In the late 1990s, I got some of my initial experience in online education working for a start-up that planned to capture content from top 25 business schools and channel it into community colleges. Those were heady days. We were out to change the world, and like many dotcom companies, we raised – and spent – a lot of money trying to build a successful business.
You can probably guess how it ended: the money the company spent vastly exceeded the money it actually made and, like so many of our dotcom peers, we eventually sold off what was left of our efforts and moved on.
When I hear news today about Harvard and MIT launching a high profile – and free – e-learning initiative, or start-ups like Udacity targeting a massive global student base, it’s tempting to think things will turn out much the same.
But they won’t.
And it is because I am convinced they won’t that I wrote Leading the Learning Revolution.
What’s so different this time around?
A huge amount, but here are a few items to consider for starters:
- The technology has gotten dramatically cheaper, faster, and better
You no longer have to have massive amounts of venture capital or a payroll packed with programmers and PhDs to launch a global education business. The combination of Google, YouTube, open source software, and access to talent through services like Elance and ODesk make it possible for nearly anyone with expertise (or access to expertise) and ambition to make a good go of it. Individuals can now compete with large, established players.
- The global economic landscape is fundamentally different
As best-selling author Thomas Friedman put it, our world is becoming “flat.” The borders between economies across the globe continue to fade. Depending on where you sit, this may mean greater access to a wide range of opportunities or it may mean a dramatic increase in competition and risk. Either way, it means that the demand for education, training, and related credentials is going to rise as employment markets become more and more competitive.
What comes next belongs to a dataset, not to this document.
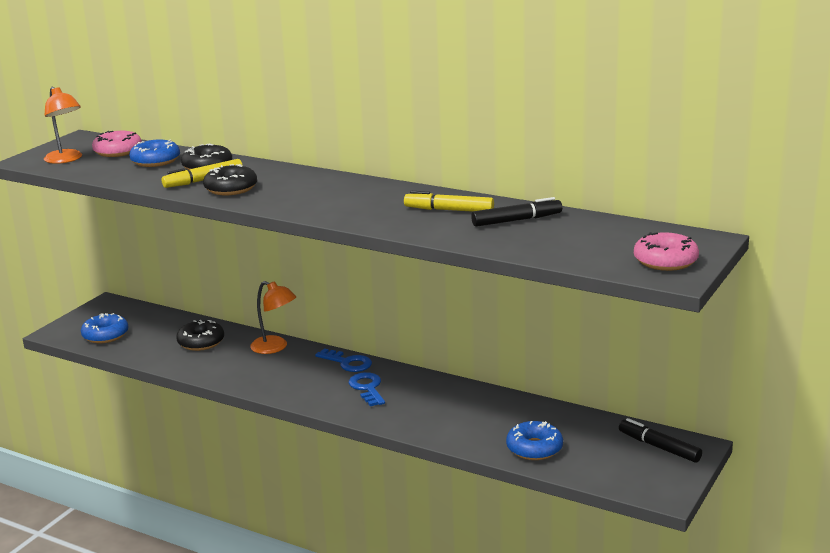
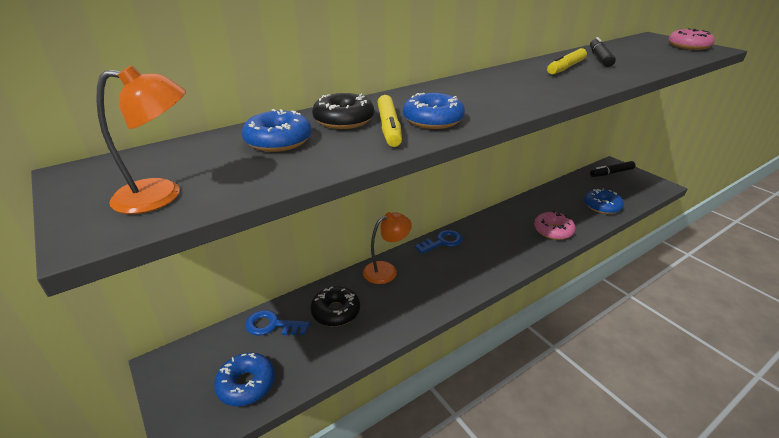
camera: 65 degrees left, 10 degrees up
pink donut [92,131,142,157] -> pink donut moved to [534,211,576,240]
black donut [203,164,257,195] -> blue donut [403,93,465,129]
blue key [349,372,385,406] -> blue key moved to [245,310,310,336]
- The “other fifty years” has become much more important
As people live longer and the pace of change increases, the formal education most of us receive into our late teens and early 20s (K-12, college) only holds up so well. (Assuming it is of high quality in the first place.) We exit our early education with, on average, another 50 years or so ahead of us. During that time, we switch jobs and even careers much more than was the case in the past. We find ourselves barraged with more types of information from more sources than ever before. Inevitably, the demand for truly reliable, high quality sources of knowledge and learning will increase.
- Learning online is no longer a novelty
It’s been around for well over a decade now. It’s been proven effective in numerous studies. It’s now standard fare at most colleges and universities. Yes, there are and always will be hold outs, but for the most part, anyone who wants to teach or train online no longer has to fight to the uphill battle of persuading their prospective audience that online is okay.
I talk in much greater depth about these and other changes in the book, but the bottom line is the same: we are on the verge of revolution in the market for lifelong learning. Like all revolutions, this one is going to produce its share of casualties – many of which are likely to be traditional players unable to adjust rapidly enough to the changes that are afoot. But it will also produce its share of winners. My aim with the book and with upcoming content on this site is to show you how to be one of them.